━━━━━ Materials provided ━━━━━
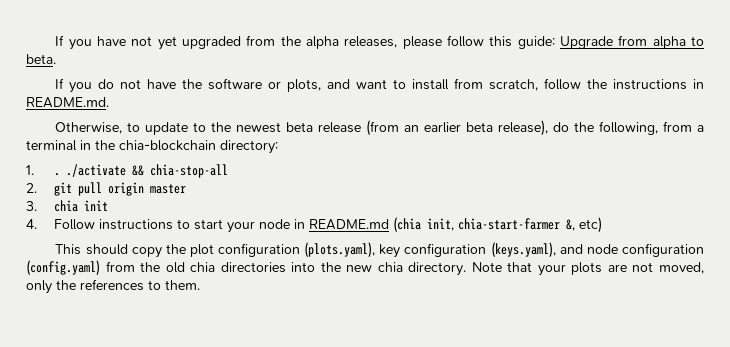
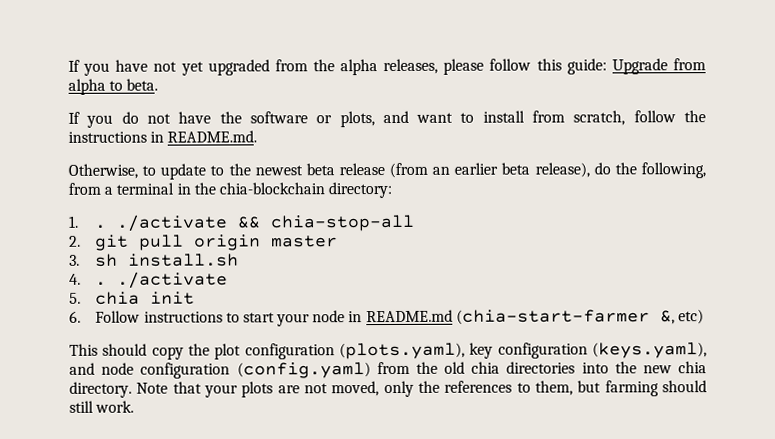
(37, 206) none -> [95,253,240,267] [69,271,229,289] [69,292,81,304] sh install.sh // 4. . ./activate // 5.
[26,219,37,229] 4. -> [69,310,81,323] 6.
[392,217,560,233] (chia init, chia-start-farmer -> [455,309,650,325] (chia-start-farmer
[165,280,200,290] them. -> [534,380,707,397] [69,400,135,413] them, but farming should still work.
━━━━━
━━━━━ Materials provided ━━━━━
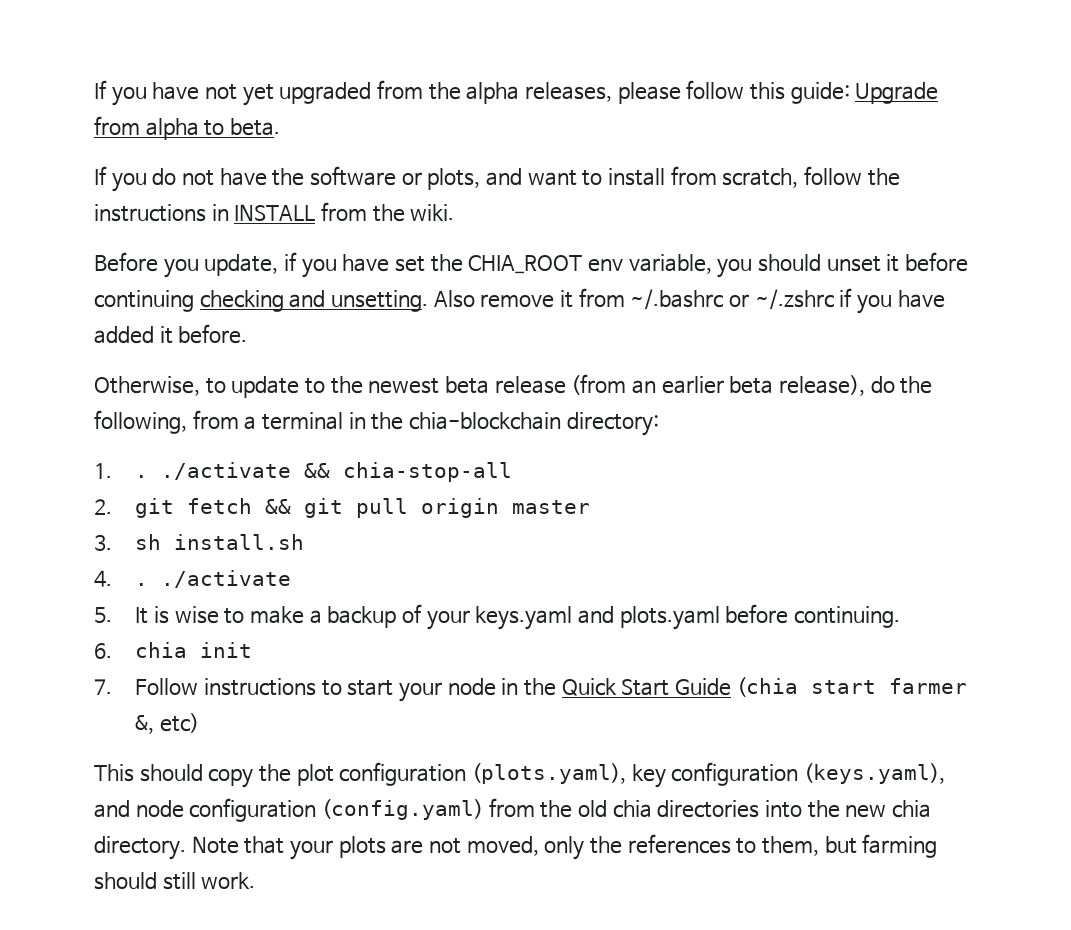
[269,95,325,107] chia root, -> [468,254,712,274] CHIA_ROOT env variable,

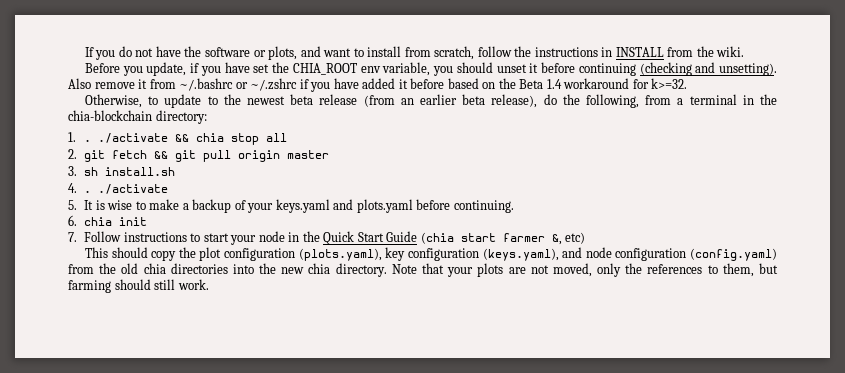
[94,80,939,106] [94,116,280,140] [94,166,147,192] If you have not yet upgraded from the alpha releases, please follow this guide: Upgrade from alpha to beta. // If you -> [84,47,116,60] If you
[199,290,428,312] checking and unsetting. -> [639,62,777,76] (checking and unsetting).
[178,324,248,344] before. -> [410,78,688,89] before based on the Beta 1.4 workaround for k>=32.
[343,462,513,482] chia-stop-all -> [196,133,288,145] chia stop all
━━━━━
## Exercise requirements
Within the material above, output exactly the lines from the one with "[178,324,248,344] before. ->" through the one with "[343,462,513,482] chia-stop-all ->", end lines included, and nothing besides.

## Answer to the exercise
[178,324,248,344] before. -> [410,78,688,89] before based on the Beta 1.4 workaround for k>=32.
[343,462,513,482] chia-stop-all -> [196,133,288,145] chia stop all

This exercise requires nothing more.